Jeff Bezos, founder and chief executive officer of Amazon Inc. and new owner of The Washington Post, leaves from the newspaper's offices after a meeting in Washington, D.C., U.S., on Wednesday, Sept. 4, 2013.
T.J. Kirkpatrick, Bloomberg
Amazon flexes its muscle as publisher dispute escalates
- Article by: DAVID STREITFELD and MELISSA EDDY
- New York Times
- May 23, 2014 - 9:32 PM
Amazon, under fire in much of the literary community for energetically discouraging customers from buying books from the publisher Hachette, has abruptly escalated the battle.
The retailer began refusing orders for coming Hachette books, including J.K. Rowling’s new novel. The paperback edition of Brad Stone’s “The Everything Store: Jeff Bezos and the Age of Amazon” — a book that Amazon disliked so much that it denounced it — is suddenly listed as “unavailable.”
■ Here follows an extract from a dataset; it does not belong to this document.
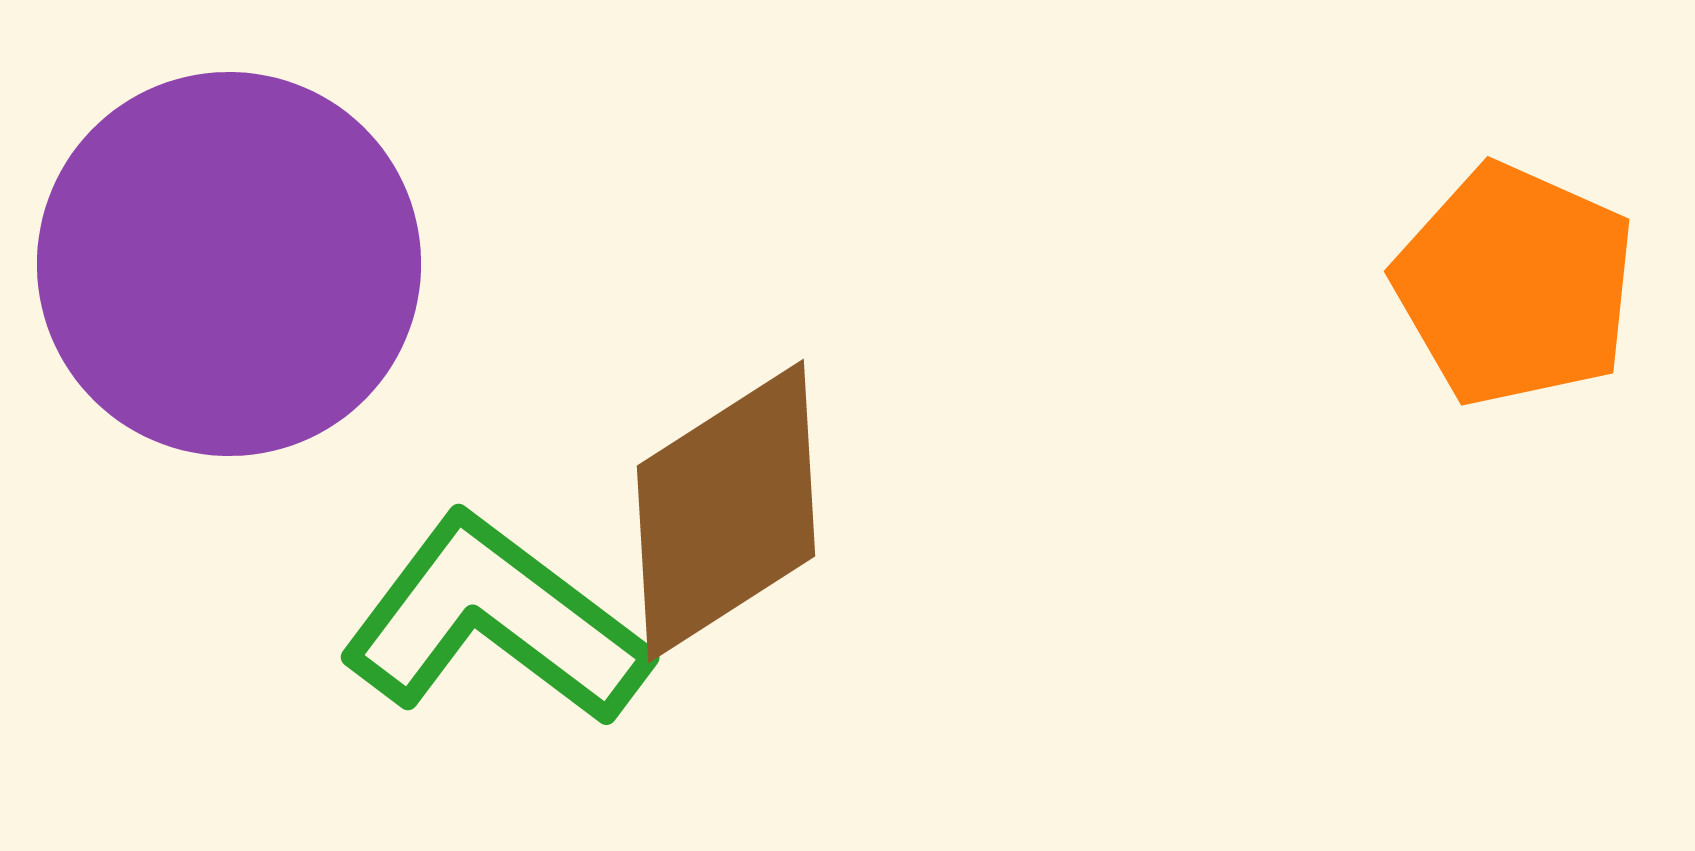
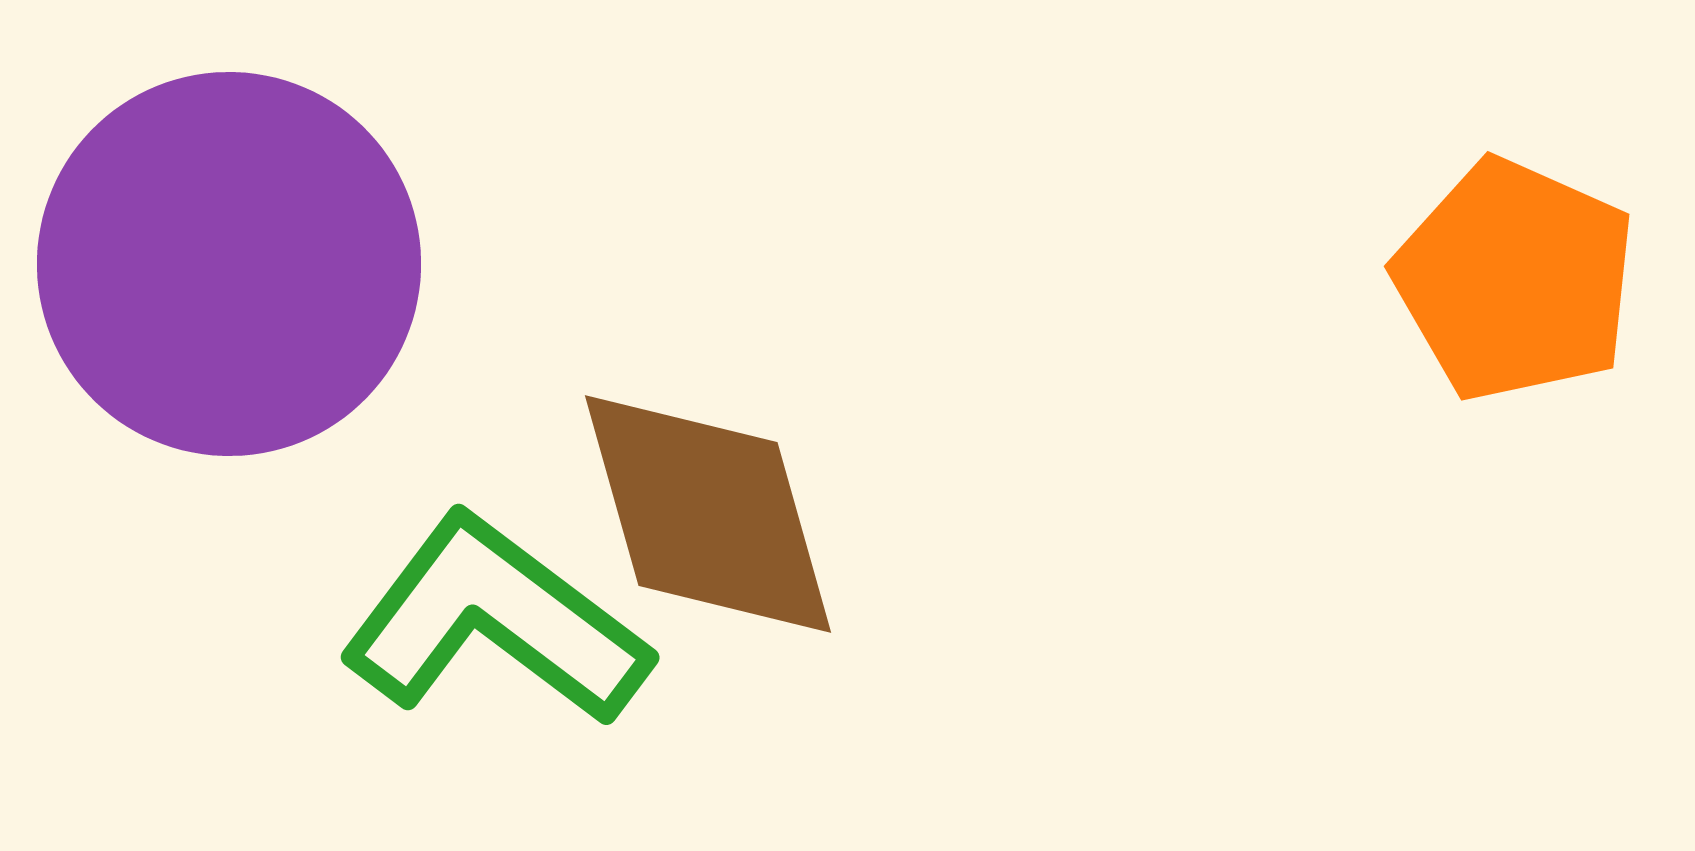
orange pentagon: moved 5 px up
brown diamond: moved 18 px left, 3 px down; rotated 73 degrees counterclockwise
In some cases, even the pages promoting the books have disappeared. Anne Rivers Siddons’ new novel, “The Girls of August,” coming in July, no longer has a page for the physical book or even the Kindle edition. Only the audio edition is still being sold (for more than $60). Otherwise it is as if it did not exist.
Amazon is also flexing its muscles in Germany, delaying deliveries of books issued by Bonnier, a major publisher.
“It appears that Amazon is doing exactly that on the German market which it has been doing on the U.S. market: using its dominant position in the market to blackmail the publishers,” said Alexander Skipis, president of the German Publishers and Booksellers Association.
The association said its antitrust experts were examining whether Amazon’s tactics violate the law.
“Of course it is very comfortable for customers to be able to order over the Internet, 24 hours a day, seven days a week,” Skipis said. “But with such an online structure as pursued by Amazon, a book market is being destroyed that has been nurtured over decades and centuries.”
The confrontations with the publishers are the biggest display of Amazon’s dominance since it briefly stripped another publisher, Macmillan, of its “buy” buttons in 2010. It seems likely to encourage debate about the enormous power the company wields. No company in U.S. history has exerted the control over the U.S. book market — physical, digital and secondhand — that Amazon does.
Amazon controls an increasing share of the U.S. digital book market in the wake of the Justice Department’s successful pursuit of most of the major New York publishers on antitrust violations having to do with the pricing of e-books.
For several months, Amazon has been quietly discouraging the sales of Hachette’s physical books by several techniques — cutting the customer’s discount so the book approaches list price; taking weeks to ship the book; suggesting that prospective customers buy other books instead; and increasing the discount for the Kindle version.